3. Engineered Serendipity
Everyone who is a fan of Apple and follows its best practices, would have heard the story of how Steve Jobs designed the Pixar building and would remember that he put the restrooms in the middle.
Steve Jobs truly understood that innovation is connections of ideas, and these ideas reside in different minds. If one could bring the people closer literally, one brings the ideas closer and the probability of ideas connecting is far higher.
Rarely does an organisation think that their physical design makes them more or less innovative. Most of them still follow industrial design approach, so few enlightened ones who have adopted the open office design have also got it wrong.
It is not about open office or boxed office, it is much more than that.
The design is about creating conversations and not in interfering in private mind-spaces or interrupting work-spaces.
Plan for conversations and not random visibility or entertainment. As Steve Jobs had understood by connecting people repeatedly in occasions that encourage small talk, employees eventually talk work because, if one was to draw a Venn diagram, is what is common between them.
4. Continuous Challenge
Employees are like athletes, they also need to train themselves though the months, seasons, years, before they perform before the crowds.

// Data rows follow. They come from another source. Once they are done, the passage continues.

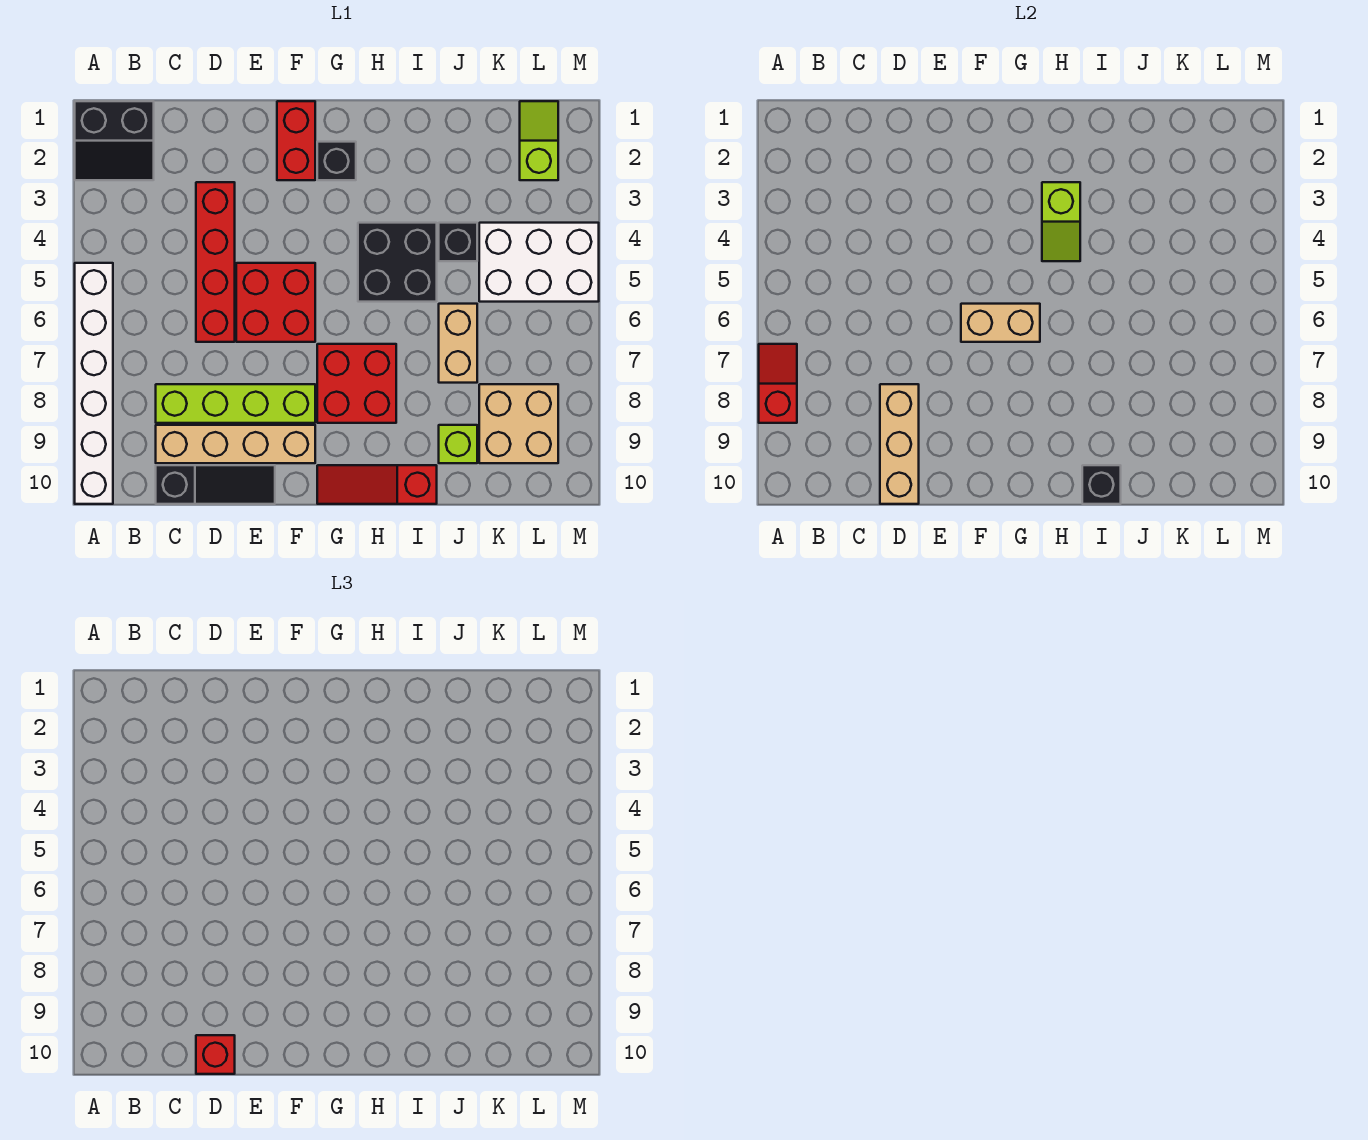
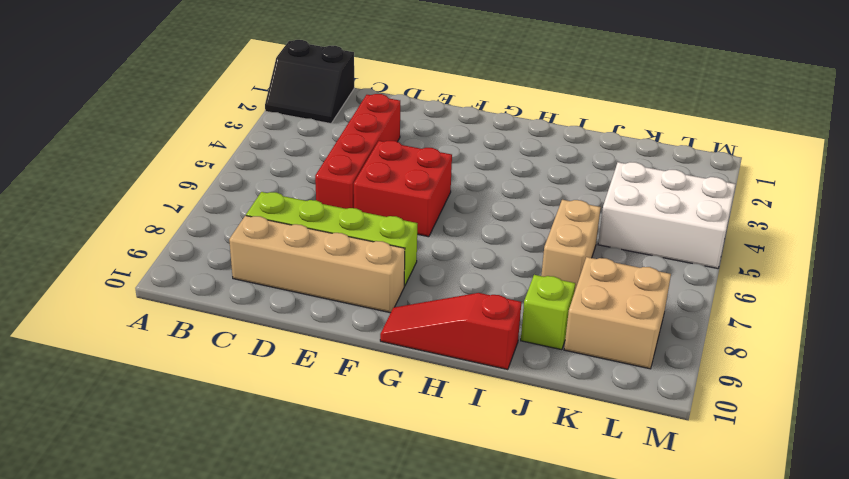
none -> white brick A5:A10 level 1
none -> black slope C10:E10 level 1 top C
none -> red brick F1:F2 level 1

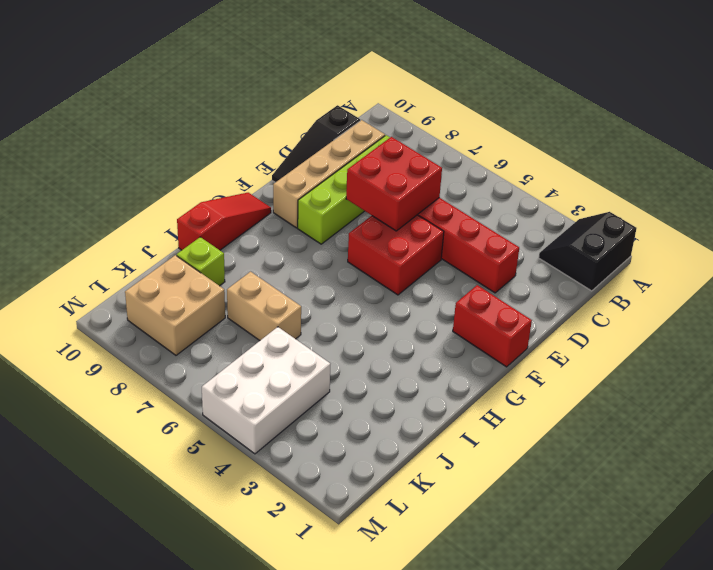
red brick D6:E7 level 2 -> red brick G7:H8 level 1
none -> white brick A5:A10 level 1
none -> black brick G2 level 1
none -> black brick H4:I5 level 1

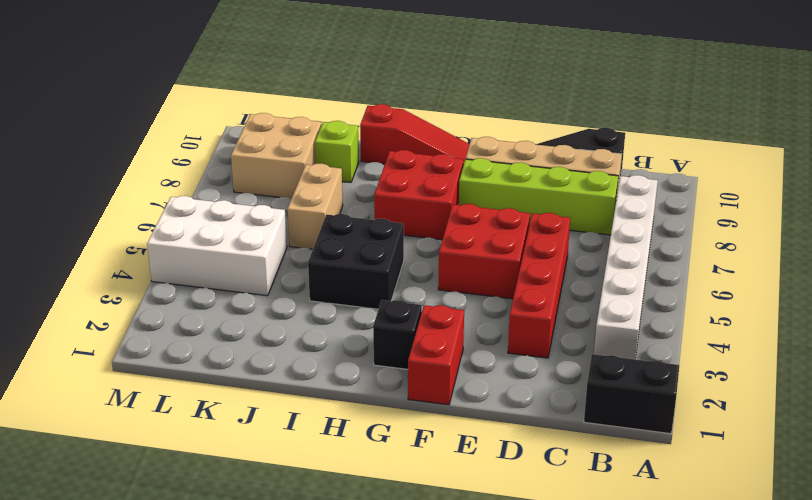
white brick B3:B8 level 1 -> white brick A5:A10 level 1
none -> black brick J4 level 1
none -> lime slope L1:L2 level 1 top 2
none -> red slope A7:A8 level 2 top 8

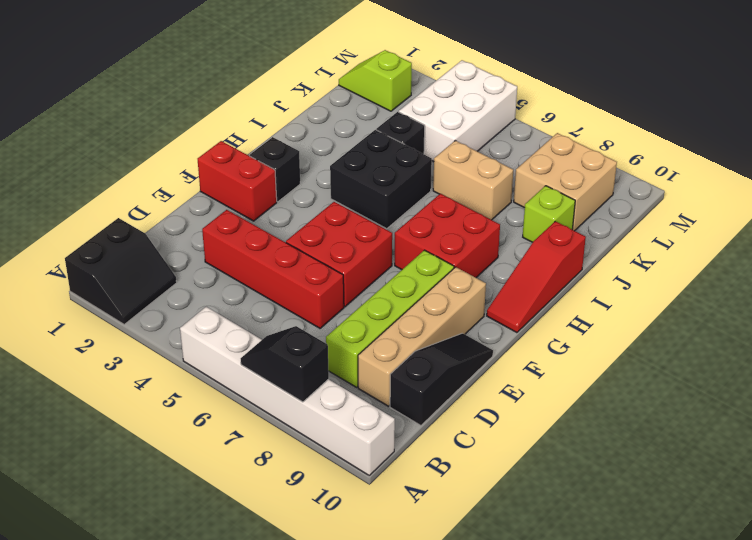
black slope A7:A8 level 2 top 8 -> red slope A7:A8 level 2 top 8
none -> tan brick D8:D10 level 2
none -> tan brick F6:G6 level 2
none -> lime slope H3:H4 level 2 top 3

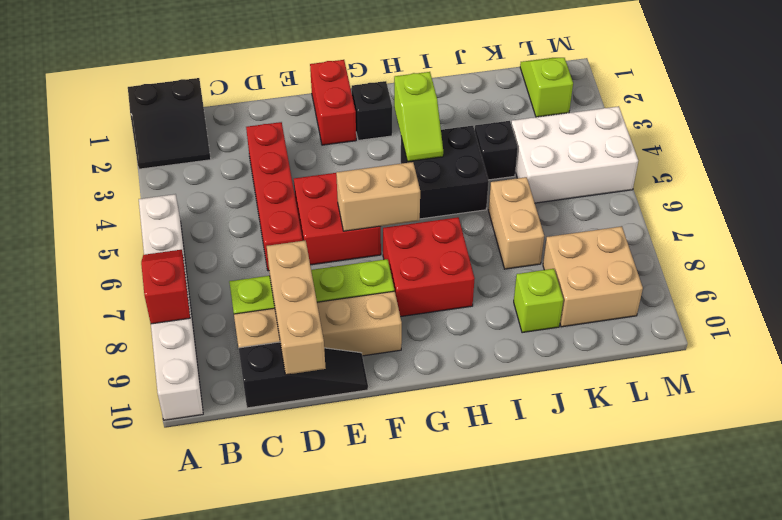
none -> red slope G10:I10 level 1 top I
none -> black brick I10 level 2
none -> red brick D10 level 3

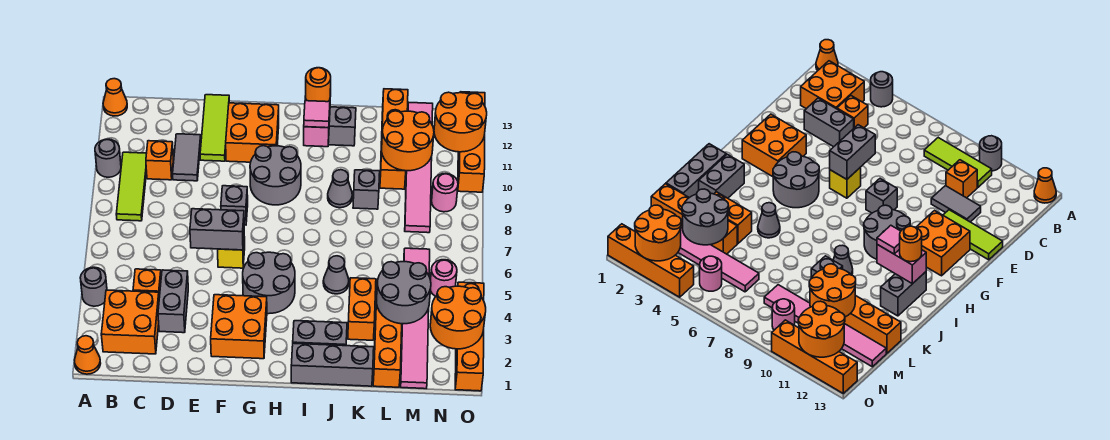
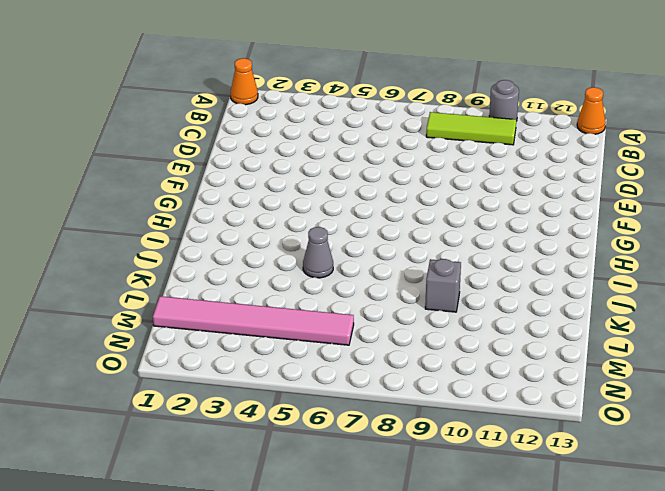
none -> grey round brick A4 level 1
none -> orange brick B2:C3 level 1
none -> orange brick C4 level 1
none -> orange brick C10 level 1

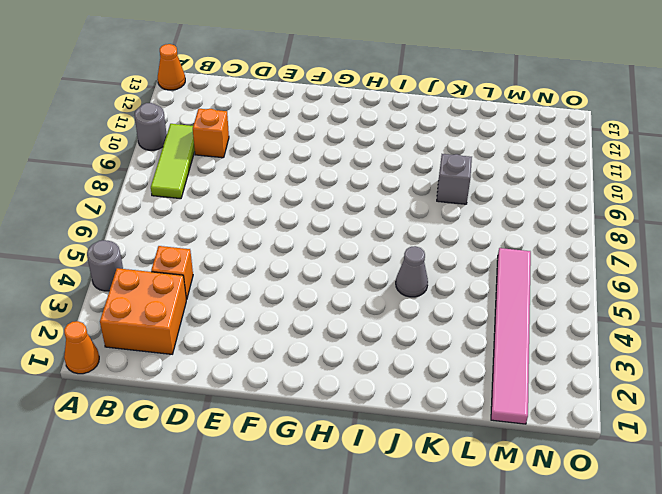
none -> grey brick D3:D4 level 1
none -> grey tile D10:D11 level 1
none -> lime tile E11:E13 level 1
none -> orange brick F2:G3 level 1

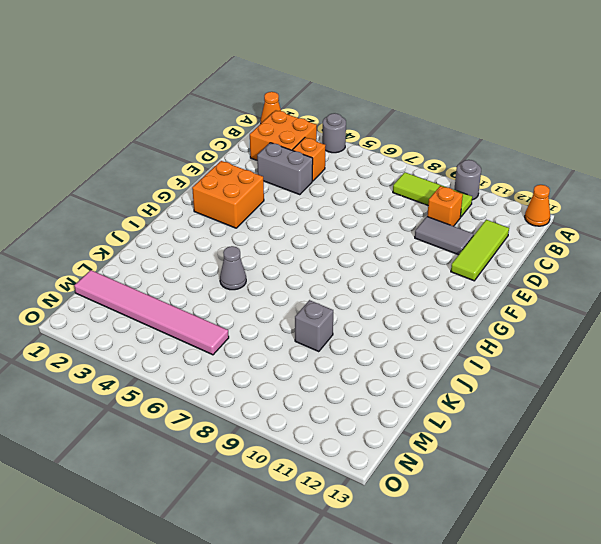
lime tile C12:E12 level 1 -> lime tile E11:E13 level 1
none -> yellow brick F6 level 1
none -> grey brick F8 level 1
none -> orange brick F11:G12 level 1
none -> grey round brick G4:H5 level 1

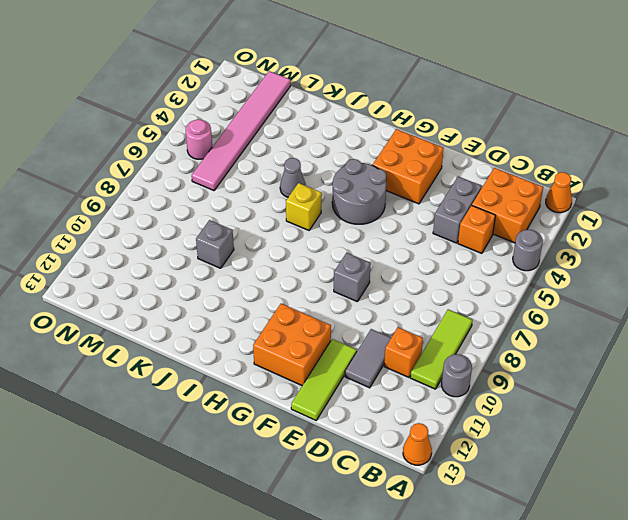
yellow brick I6 level 1 -> yellow brick F6 level 1
none -> grey round brick G9:H10 level 1
none -> grey brick I1:K1 level 1
none -> grey brick I2:J2 level 1
none -> grey brick I12:J12 level 1

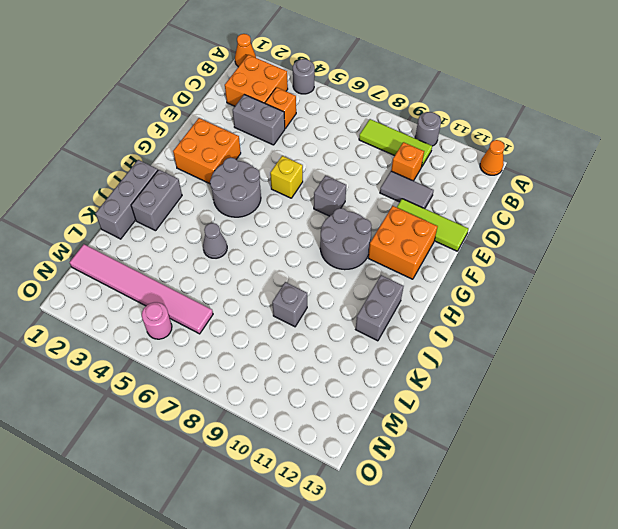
none -> grey cone J9 level 1
none -> orange brick K3:K4 level 1
none -> orange brick L1:L4 level 1
none -> orange brick L10:L13 level 1

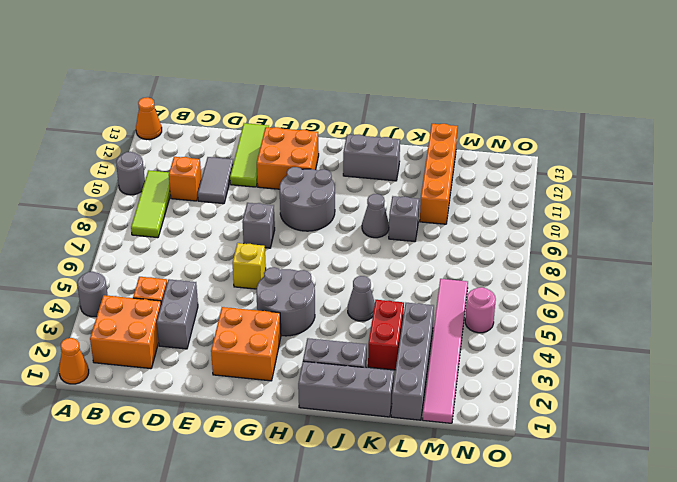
red brick K3:K4 level 1 -> orange brick K3:K4 level 1
grey brick L1:L4 level 1 -> orange brick L1:L4 level 1
none -> pink tile M8:M13 level 1
none -> pink round brick N9 level 1
none -> orange brick O1:O4 level 1
none -> orange brick O10:O13 level 1

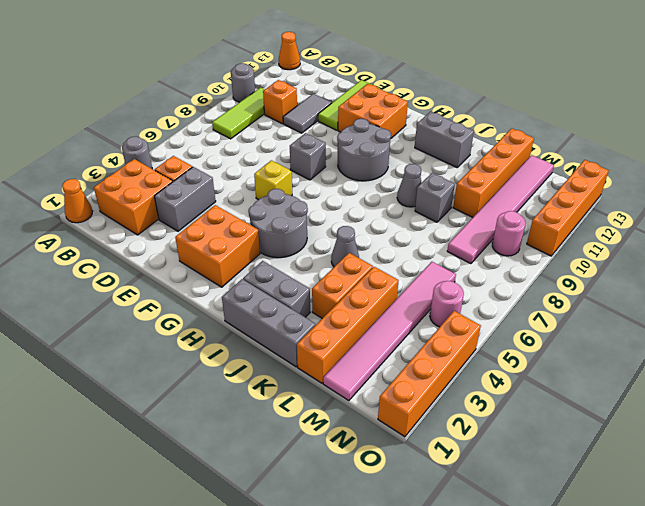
none -> grey brick E6:F6 level 2
none -> pink brick I11:I12 level 2
none -> grey round brick L3:M4 level 2
none -> orange round brick L10:M11 level 2

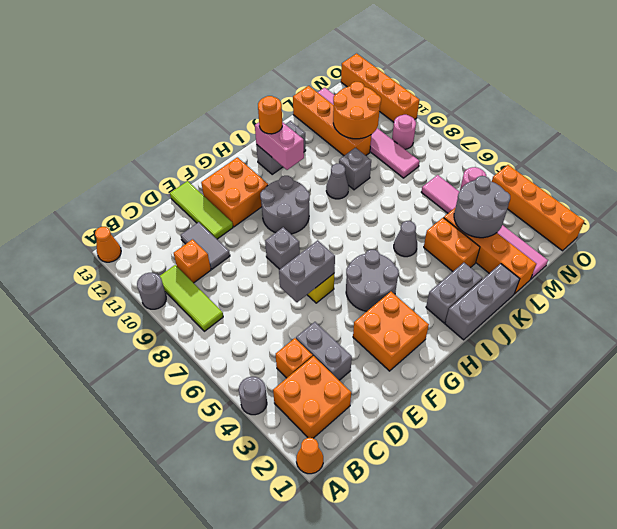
none -> orange round brick N2:O3 level 2
none -> orange round brick N11:O12 level 2
none -> pink tile I11 level 3

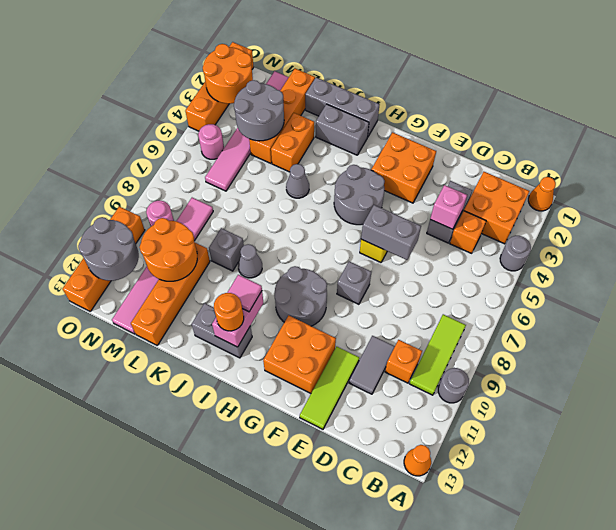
pink brick D4 level 2 -> none
grey round brick N11:O12 level 2 -> orange round brick N11:O12 level 2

Without the training, employees are the mute untrained gladiators thrown in front of the lions for the entertainment of the baying crowds. There will be lots of noise and screams but would result only in unwarranted but expected mayhem.
Practice innovation even when it is not necessary.
Challenge your employees. Train them to work in teams. Let them learn the rules of innovation, innovatively. Teach them the constraints, allow them to scrape resources. Practice makes perfect.
These could be real or imagined challenges. These could be big or small challenges. the focus here is on the methodology and not necessarily the output.
Write to us at ask@thinksimplr.com if you want our Internal Innovation Challenges Kit
5. Enable Expressions
Any organisation is made up of employees with different personalities, some are introvert and others are extrovert. And along with that there are natural hierarchies in every organisations. All these create hesitations, doubts, egos, beliefs, cultures, mores and norms.
As much as thinking ideas is an art, presenting the ideas is an equally delicate science.
Don’t just train your employees to think ideas, also focus and plan for the process of presenting the ideas. There is much training required at every level on enabling expressions. This will include, how leaders receive ideas, how employees present ideas to the management, peers, functional heads, how gatekeepers are trained to evaluate ideas, when to evaluate, how to evaluate, who to evaluate. Each of these ladders impact the eventual output. The concept of psychological safety is best understood in the expression stage. To present ideas without the fear of ridicule, to accept ideas without hurting self-ego, select ideas with an understanding of inherent mental biases, are all skills developed through learning, training and practice.
In a nutshell, innovation is a delicate balance which needs to be nurtured through experience and expertise.